## Text under study
++++
Nehru signing the Constitution of India. Image Source: link
The Constitution of any country is really a political document. It brings into existence a body politic, a state, and defines what the various organs of the state are to be, what their assigned functions are, and so to say draws the Lakshman Rekha around each organ of the body politic. The interesting thing is what the Preamble of the Constitution of India says. This is what the Preamble says, “We the people of India having solemnly resolved to constitute India into a sovereign, socialist, secular democratic republic”. I may add here that the words ‘socialist’ and ‘secular’ were not there originally, they were added during the emergency, “and to secure to all its citizens justice, social, economic and political, liberty of thought, expression, belief, faith and worship, fraternity assuring the dignity of the individual and the unity and integrity of the nation, in our Constituent Assembly this 26th day of November 1949 do hereby adopt, enact and give unto ourselves this Constitution.” In 1949, this was brought into force and the Republic was constituted on the 26th of January, 1950 which we celebrate as Republic Day.
What does this Constitution do? The Constitution is the supreme law of the country — everything has to be compatible with the constitutional doctrines, the constitutional provisions. Anything that is inconsistent cannot be effectuated by anybody in this country. The Constitution imparts constitutional supremacy and not parliamentary supremacy. We do not say Parliament is supreme, we say that Constitution is supreme because everybody’s jurisdiction including that of the Parliament is subject to the constitutional limitations. Now, what does the Constitution do basically? The Constitution divides the state into three basic organs
— parliament, judiciary and the executive. And, having divided the body politic into three organs, the Constitution goes on to define each organ. The executive can be the political executive which means the ministers, the cabinet and the non-cabinet ministers and the bureaucracy who implement the policies adopted by the Government of India or the government of a state. The Legislature is of two types; one is the central legislature called Parliament, the other is each state will have its own legislature. But in each state also you will have the judiciary, the legislature and the executive separately dealing with each allotted and assigned subjects.
The Constitution is the supreme law of the country — everything has to be compatible with the constitutional doctrines, the constitutional provisions. Anything that is inconsistent cannot be effectuated by anybody in this country. The Constitution imparts constitutional supremacy and not parliamentary supremacy.
++++
## Provided data
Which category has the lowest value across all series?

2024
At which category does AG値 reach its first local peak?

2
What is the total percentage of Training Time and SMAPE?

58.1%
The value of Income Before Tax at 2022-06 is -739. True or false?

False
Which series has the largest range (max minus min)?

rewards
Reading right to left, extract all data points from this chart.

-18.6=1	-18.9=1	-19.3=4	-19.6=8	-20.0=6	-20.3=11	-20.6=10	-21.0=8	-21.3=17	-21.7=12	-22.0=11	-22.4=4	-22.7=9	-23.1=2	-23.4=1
++++
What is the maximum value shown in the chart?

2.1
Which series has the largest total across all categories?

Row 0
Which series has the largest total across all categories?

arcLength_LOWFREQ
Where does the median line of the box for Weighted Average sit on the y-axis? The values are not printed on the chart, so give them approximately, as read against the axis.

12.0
++++
## Directive 1
In the text on the Constitution of India, which two words of the Preamble were added during the emergency?
## Directive 2
Carry on the text on the Constitution of India from its final sentence.
The data is separate material, independent of the text on the Constitution of India.

## Exercise response 1
The words "socialist" and "secular."

## Exercise response 2
The job of the legislature is to enact legislation. For what purpose? For the purpose of bringing about this revolution that the Constituent Assembly talked about — to ensure justice, social, economic, and political. Social justice in a sense of equality and equilibrium in society. Economic justice is to make sure that everybody gets the bare minimum required for a dignified human existence. Political justice is to ensure that each one is treated as an equal for the purpose of the law. In order to ensure this, the Constituent Assembly also ensured that the Constitution has a separate chapter called Part III which talks of fundamental rights of the citizens and sometimes also available to non-citizens. Article 19 for example, gives a list of various things, the right to free speech, the right to free association, the right to engage in any trade, profession or activity of your choice and the right to move freely throughout the territory of India, the right to buy whatever you want and settle down in any part of the country. I can go and settle down in any place in this country, I can take up any job, I can take up any profession and there cannot be discrimination. That is the fundamental right that is given.
Article 14 says that for the purpose of the law, everybody is equal irrespective of what race you belong to, what religion you belong to, what community, where you come from, what language you speak, all these are irrelevant.
Of all the fundamental rights, I emphasise three. Now, what is a fundamental right? People think, “Oh, this is the Constitution which has given us the fundamental right.” No, the Constitution recognises the fundamental right. The fundamental right is a right that every human is born with such as the right to breathe. Does the law give me the right to breathe? Certainly not. The right to live, did the law give me the right to live? The right to procreate, did somebody in Parliament tell us that I have a right to do it? These are my rights as a human being. These are the rights of every human being in the world. So far as the Indian Constitution is concerned, they are recognised in a wide variety of spheres. Article 14 – what is the worth of Article 14? Article 14 says that for the purpose of the law, everybody is equal irrespective of what race you belong to, what religion you belong to, what community, where you come from, what language you speak, all these are irrelevant. The law treats X as Y. The law will treat man equal to woman. That is the force of Article 14.
Article 21 is another interesting article that says no person shall be subjected to deprivation of his life or liberty except by a law which is constituted in accordance with the Constitution and which has to stand the test of another scrutiny of fundamental rights.
Article 21 is another interesting article that says no person shall be subjected to deprivation of his life or liberty except by a law which is constituted in accordance with the Constitution and which has to stand the test of another scrutiny of fundamental rights. What does the right to life mean? Originally when the Constitution was developing in the earlier stages in the ’50s, the view that was taken by the Supreme Court was that as long as there is a law passed by Parliament, I can take away your right, I can take away your liberty, I can take away your life also. But subsequently, down the line, the view that has been taken is, no, the law must not only be passed by Parliament in a valid manner, but must also stand the test of other fundamental rights.
What is this test of other fundamental rights? There is an article, Article 13 in the Constitution which says any law that is made either by the legislature or subordinate legislation by executive shall be void for inconsistency with fundamental rights. The newspapers have a right to publish articles which may be pro-establishment, anti-establishment, pro-India, anti-India, pro-Pakistan, anti-Pakistan. If India and Pakistan have a Test match in the Brabourne Stadium or Wankhede Stadium, and I were to say, “Pakistanis Zindabad,”, that is my fundamental right. You cannot call me anti-nationalist and prosecute me for that. Supposing I were to write an article and say, “I appreciate some politician’s speech in Pakistan,” that is my fundamental right, As long as I do not transgress the laws, I have a right. But, there will be exceptions.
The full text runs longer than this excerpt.